Просмотров: 321 | Добавил: iwanserencky | Теги: судьба, Дмитрий Панов. Русские на снегу, мемуары, повествование, взгляд на мир, человек, Дмитрий Панов, книга, Русские на снегу, из интернета, Роман, война, Страница, история, слово, точка зрения, литература, текст | Рейтинг: 5.0/1
Всего комментариев: 2
2 Seo-Ul-ned  
0
Мы эксперты SEO-специалистов, работающих над увеличением посещаемости и рейтинга вашего сайта в поисковых системах.
Мы получили заметные достижения и расширим ваш кругозор нашим опытом и знаниями.
Что мы можем вам предложить:
• <a href=https://seo-prodvizhenie-ulyanovsk1.ru/>интернет маркетинг под ключ</a>
• Тщательный анализ вашего сайта и разработка персональной стратегии продвижения.
• Оптимизация контента и технических характеристик вашего сайта для достижения наивысших результатов.
• Систематический мониторинг и анализ результатов с целью улучшения вашего онлайн-присутствия.
Подробнее <a href=https://seo-prodvizhenie-ulyanovsk1.ru/>https://seo-prodvizhenie-ulyanovsk1.ru/</a>
Уже много клиентов оценили результаты: рост посещаемости, улучшение рейтинга в поисковых запросах и, конечно, увеличение прибыли. У нас есть возможность предоставить вам бесплатную консультацию, для обсуждения ваших потребностей и разработки стратегии продвижения, соответствующей вашим целям и бюджету.

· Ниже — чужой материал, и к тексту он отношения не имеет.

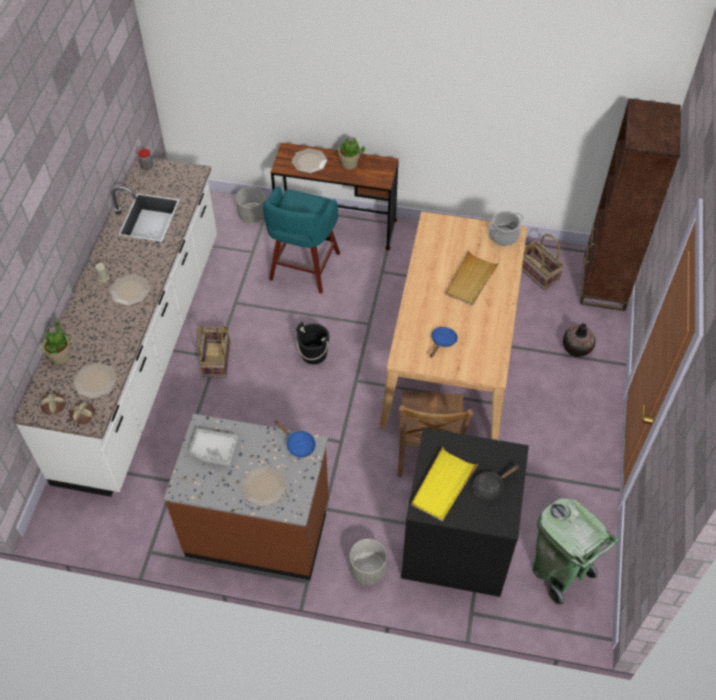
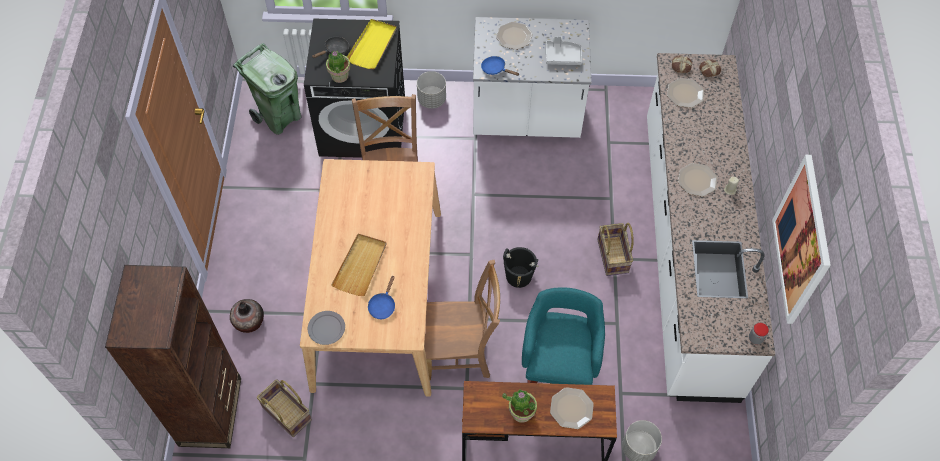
camera: 170 degrees right, 5 degrees up
(61, 356) = (726, 110): potted plant -> potted plant (339, 76)
(97, 119) = (802, 241): none -> picture
(258, 528) = (526, 117): brown counter -> white counter
(382, 298) = (460, 352): none -> brown chair
(442, 342) = (384, 194): blue frying pan -> blue frying pan (383, 305)
(503, 235) = (326, 329): cooking pot -> grey plate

Не упустите возможность улучшить свой бизнес в онлайн-мире. Свяжитесь с нами немедленно.

1 ppu-prof_Ml  
0
Наша команда опытных исполнителей подготовлена выдвинуть вам современные системы, которые не только обеспечивают надежную защиту от холодных воздействий, но и преподнесут вашему дому оригинальный вид.
Мы трудимся с последовательными материалами, утверждая постоянный срок службы службы и выдающиеся результаты. Теплоизоляция наружных поверхностей – это не только экономия тепла на подогреве, но и ухаживание о экологии. Энергоспасающие подходы, какие мы производим, способствуют не только личному, но и сохранению природных ресурсов.
Самое основополагающее: <a href=https://ppu-prof.ru/>Отделка фасада с утеплением цена</a> у нас стартует всего от 1250 рублей за метр квадратный! Это доступное решение, которое преобразит ваш резиденцию в настоящий тепловой локал с минимальными расходами.
Наши проекты – это не лишь изоляция, это образование помещения, в котором все элемент символизирует ваш уникальный стиль. Мы рассмотрим все твои просьбы, чтобы сделать ваш дом еще еще больше гостеприимным и привлекательным.
Подробнее на <a href=https://ppu-prof.ru/>https://stroystandart-kirov.ru</a>
Не откладывайте заботу о своем обители на потом! Обращайтесь к профессионалам, и мы сделаем ваш домик не только теплым, но и моднее. Заинтересовались? Подробнее о наших сервисах вы можете узнать на портале. Добро пожаловать в мир удобства и качественного исполнения.